The "private data" the app collected, is used, for most part, fingerprint the unique user.
In every MCN app, there was a huge fake user problem. If an app collect zero identifiable fingerprint, then a spammer can easily fake millions of views and manipulate ranked content. The app developers are asked think clever to collect every piece of info they can, while spammers spent night and days spoof every parameter in a virtual machine or even on a matrix of remote controlled real phones.
For example, if a iPhone 11 user logs in, but only with screen resolution of 320x240, is it legit? I have caught tens of thousands of fake users with simple checks like this. However the tricks expires pretty quickly, you have to move on with new feature checks, together with decision trees and bayesian networks.
Some of the fingerprint collecting SDKs are even using native code to check some ARM specific instructions to tell if the device is fake or not. The parameters check had to be done in every important API calls, or spammers can easily pretend be good citizen during parameter checking process and swap the session to a cheaper VM/phone or spam the targeted API with scripts.
Chinese companies all have their own team dealing with frauds or spamming on daily basis, the same way as everything can be faked in China.
Think cyber attacks from Chinese IPs are bad? Now imagine doing business in China and all users of your product are bots, what methods do you have to filter out the real human users? Good luck.
Many ads network SDKs are collecting user data in the same way. Otherwise it's easy to spoof fake clicks and page views.
I not stating if it's the right or wrong thing to do, I am just saying it's how things are done in current state of business.

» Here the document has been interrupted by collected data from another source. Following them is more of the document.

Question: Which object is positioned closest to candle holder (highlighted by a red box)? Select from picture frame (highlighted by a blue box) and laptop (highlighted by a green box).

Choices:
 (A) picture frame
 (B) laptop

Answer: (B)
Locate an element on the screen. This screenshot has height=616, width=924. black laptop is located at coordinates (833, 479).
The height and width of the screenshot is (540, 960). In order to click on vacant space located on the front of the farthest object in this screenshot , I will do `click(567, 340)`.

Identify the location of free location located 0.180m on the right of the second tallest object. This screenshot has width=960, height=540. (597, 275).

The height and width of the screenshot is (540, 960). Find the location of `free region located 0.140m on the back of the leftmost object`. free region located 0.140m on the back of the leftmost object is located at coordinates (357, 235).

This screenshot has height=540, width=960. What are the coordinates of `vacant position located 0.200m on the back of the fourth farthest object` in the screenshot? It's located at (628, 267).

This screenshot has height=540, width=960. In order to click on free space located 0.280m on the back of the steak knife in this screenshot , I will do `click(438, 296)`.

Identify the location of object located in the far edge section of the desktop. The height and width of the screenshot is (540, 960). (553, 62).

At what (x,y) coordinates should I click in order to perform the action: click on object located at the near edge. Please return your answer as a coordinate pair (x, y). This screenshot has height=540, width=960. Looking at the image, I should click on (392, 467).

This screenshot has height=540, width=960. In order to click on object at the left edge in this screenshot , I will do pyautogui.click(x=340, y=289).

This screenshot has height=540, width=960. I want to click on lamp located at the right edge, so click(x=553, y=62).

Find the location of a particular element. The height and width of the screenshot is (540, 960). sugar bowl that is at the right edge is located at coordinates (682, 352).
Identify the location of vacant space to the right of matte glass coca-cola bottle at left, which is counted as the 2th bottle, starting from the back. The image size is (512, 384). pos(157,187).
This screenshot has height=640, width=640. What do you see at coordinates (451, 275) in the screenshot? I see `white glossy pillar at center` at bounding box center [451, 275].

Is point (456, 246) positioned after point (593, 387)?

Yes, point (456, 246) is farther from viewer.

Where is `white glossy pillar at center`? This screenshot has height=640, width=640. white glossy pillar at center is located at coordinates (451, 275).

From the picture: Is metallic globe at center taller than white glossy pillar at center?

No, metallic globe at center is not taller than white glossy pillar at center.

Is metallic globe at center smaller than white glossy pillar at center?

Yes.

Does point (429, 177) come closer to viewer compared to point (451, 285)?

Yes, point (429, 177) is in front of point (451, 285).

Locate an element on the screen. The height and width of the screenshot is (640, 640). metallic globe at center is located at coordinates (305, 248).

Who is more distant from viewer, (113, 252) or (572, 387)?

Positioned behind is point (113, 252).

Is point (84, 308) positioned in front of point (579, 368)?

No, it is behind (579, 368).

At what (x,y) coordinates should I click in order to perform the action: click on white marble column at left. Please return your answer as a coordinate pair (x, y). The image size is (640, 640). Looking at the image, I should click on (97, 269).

Yes, ads SDK across different apps can provide detailed aggregated information. Also apps promote each other, the "channel distribution" is huge business and relies on apps acknowledge each other.
I highly doubt many of the Tiktok reverse-engineering result may turn out to be some thirdparty ads or anti-fraud SDKs which Chinese companies use often.
It's an established term to describe org affiliated with youtube/twitch/tiktok/instagram etc.
For some of these operations, you can just work off of the content. Spam messages need to advertise something, so the text needs to look very different than for legit posts.
But something like an upvote or like? It's a single bit of information, you can't say if it's legit or fraudulent in isolation. So then you need to come up with additional signals to cluster on from wherever you can.
Some of it will be behavioural (these 10k users only liked these spammy videos), but a lot of it has to be environmental.
Had to OCR all those god damn avatars.
If visibility on your platform is somewhat commercially relevant, then you will have lots of people pushing fake accounts for various goals. And if you ignore them, then the more technically competent ones will set up offers to sell access to fake accounts on your platform, so that they will be abused also by actors who don't have the ability to create thousands of fake accounts on their own.
This picture explains
Chinese can recycle real iPhone/Android devices at minimal cost. Anyone can rent a fleet of real devices, then RCE software can execute any kind of task you want on a real app on a real phone. So even Apple or Google provide some kind of unique id, e.g. iOS already have something like identifierForVendor, the spammers emulate a real user's app download, registration, login process, thus obtaining a real ID. So what can you do about the ID?
So the obvious solution is to check for more user information beyond a simple ID. Your IP, mac address, wifi router address, other process the OS is running, device parameters, etc. and privacy is f??ked in the process.
PS. Someone correct me if I'm wrong.